How Our Organic Honey Changes Lives
In celebration of Organic September we spoke with Janet Lowore at Bees for Development to hear how being able to sell their organic forest honey has changed the lives of the beekeepers and their communities in North West Zambia.
Janet has over a decade of experience working in Africa researching forestry and more recently the link between sustainable forest management and forest beekeeping in Africa.

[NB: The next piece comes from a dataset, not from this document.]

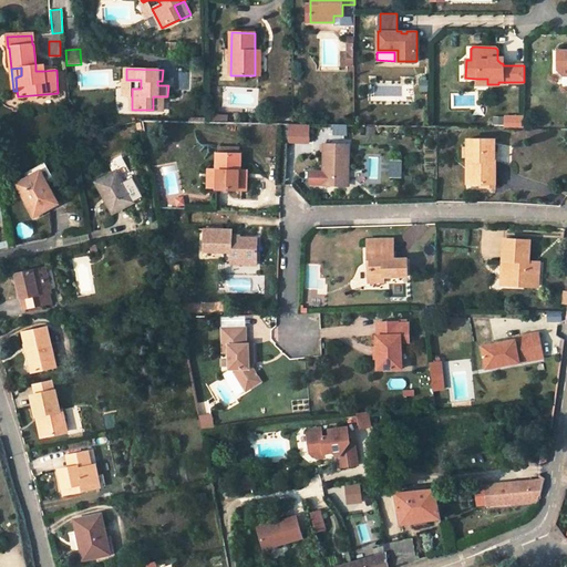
[(126,80),(127,95),(132,95),(132,89),(141,89),(141,80),(126,80)]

If you haven't tried the incredible honey which we source from Zambia, it is dark and rich and comes from the pristine miombo forests, pictured below, at the source of the Zambezi. Wild honeybees live in bark beehives tucked high into the tree canopy to escape the honey badgers,
pictured below. Twice a year, a proportion of the honeycombs are harvested and brought out of the forest, as it has been for centuries. Janet told us more about the impact that selling honey has on beekeepers lives.
A bark beehive being built, photo courtesy of Janet Lowore
Miombo woodland in North West Zambia,
photo courtesy of Janet Lowore
So who are the beekeepers behind this amazing honey?

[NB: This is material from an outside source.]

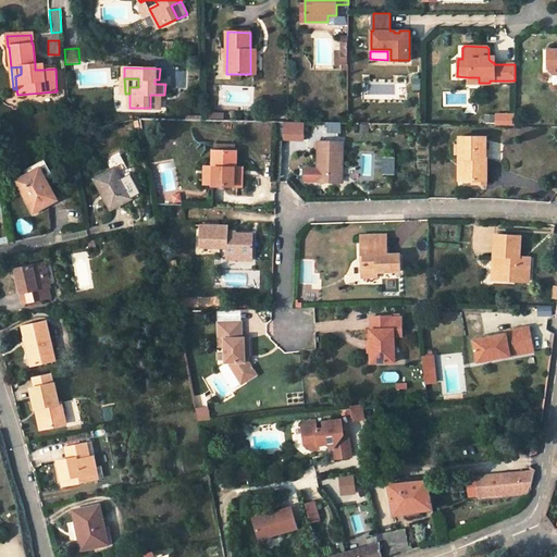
[(150,95),(150,108),(161,108),(161,95),(150,95)]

The beekeepers are normal everyday small scale subsistence farmers in North West Zambia, the town which the honey is gathered to is called Mwinilunga. It’s a poor part of Zambia, they are pretty much all farmers in that region, growing food to eat and growing a cash crop to get money, but as it's a rural remote area it’s difficult to get to market to sell cash crops.

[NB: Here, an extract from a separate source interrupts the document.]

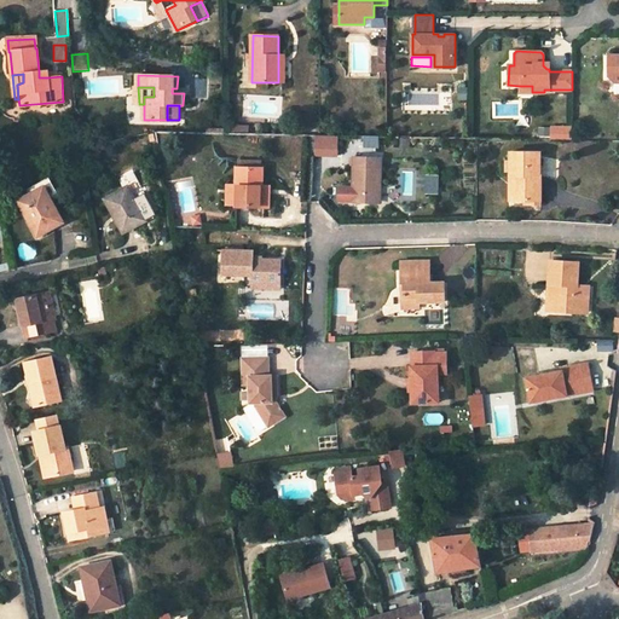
[(551,127),(551,139),(571,139),(572,127),(551,127)]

There is lots of forest in this part of Zambia, the forests are used for lots of different needs of the community - firewood, building materials and traditionally for many generations the communities have practiced forest beekeeping.
They have sold the honey locally or made beer with it. The wider market for the honey has come and gone over the years and not been very consistent, until Dan [who the London Honey Company buy the honey off] started buying honey in the region, which he has done consistently for the past 20 years.
A tree bark hive being tied into a tree with rope made from bark. Photo
courtesy of Janet Lowore.
Dan has provided a consistent market and has invested in the logistics of getting the honey to market. The beekeepers themselves bring it out of the forest to the villages, then each village has a local contact, a liaison beekeeper who collects from about 20 other beekeepers in the village and delivers to Dan. Dan distributes clean food grade buckets to the villages for the honey, this has been a big investment but has been vital in supporting the beekeepers. He’s also offered training on maintaining the quality of the honey - not using too much smoke etc. Dan also pays for the Organic Certification which helps the honey to get a premium value.
Honey being harvested from a bark hive in North West Zambia.
Photo courtesy of Janet Lowore.
How important is the honey as a source of income to the beekeepers?
25-50% of peoples cash income in the area comes from beekeeping. And because the beekeepers use bark beehives which they make themselves it doesn’t cost them anything to get into beekeeping. In comparison growing maize for a cash crop costs them in seed and fertiliser and they might not even get a crop, plus the price of maize is going down. Honey is a higher value crop and provides a more reliable income.
People see other people in their communities beekeeping and making money and they think I could do that, this is development which is scalable and doesn’t rely on investment from charities as the hives are free to build from forest materials.
They invest the money they earn in their local economy, in building a house, starting a shop, trading clothes etc. Dan has been buying for 20 years and so they know they can rely on the trade.
Why is the honey not Fair-Trade Certified?
Well, fair-trade certification costs money and you are required to be a producer organisation. These are individual farmers who live spread out over a very large area, how would they gather on a regular basis to have an AGM? There are no buses. We are talking thousands of beekeepers over a wide area. The honey is collected from the villages for them. Fair-trade doesn’t offer them a higher price because Organic Zambian Honey isn’t a low cost commodity, it’s already a high value crop for them. They’ve tried Fair-Trade certification for honey in other African countries and on the whole it hasn’t seemed to make a big difference to the price farmers get. Organic certification seems to help them get a better price more and doesn’t require for them to have producers organisations, which in themselves have costs to administer.
Getting around in the forest, photo courtesy of Janet Lowore.
Why not try the honey for yourself?
Thank you Janet for telling us more about how this incredible honey not only tastes amazing, but is an amazing source of income for the beekeepers and their communities, helping them to make a sustainable living in harmony with the forest.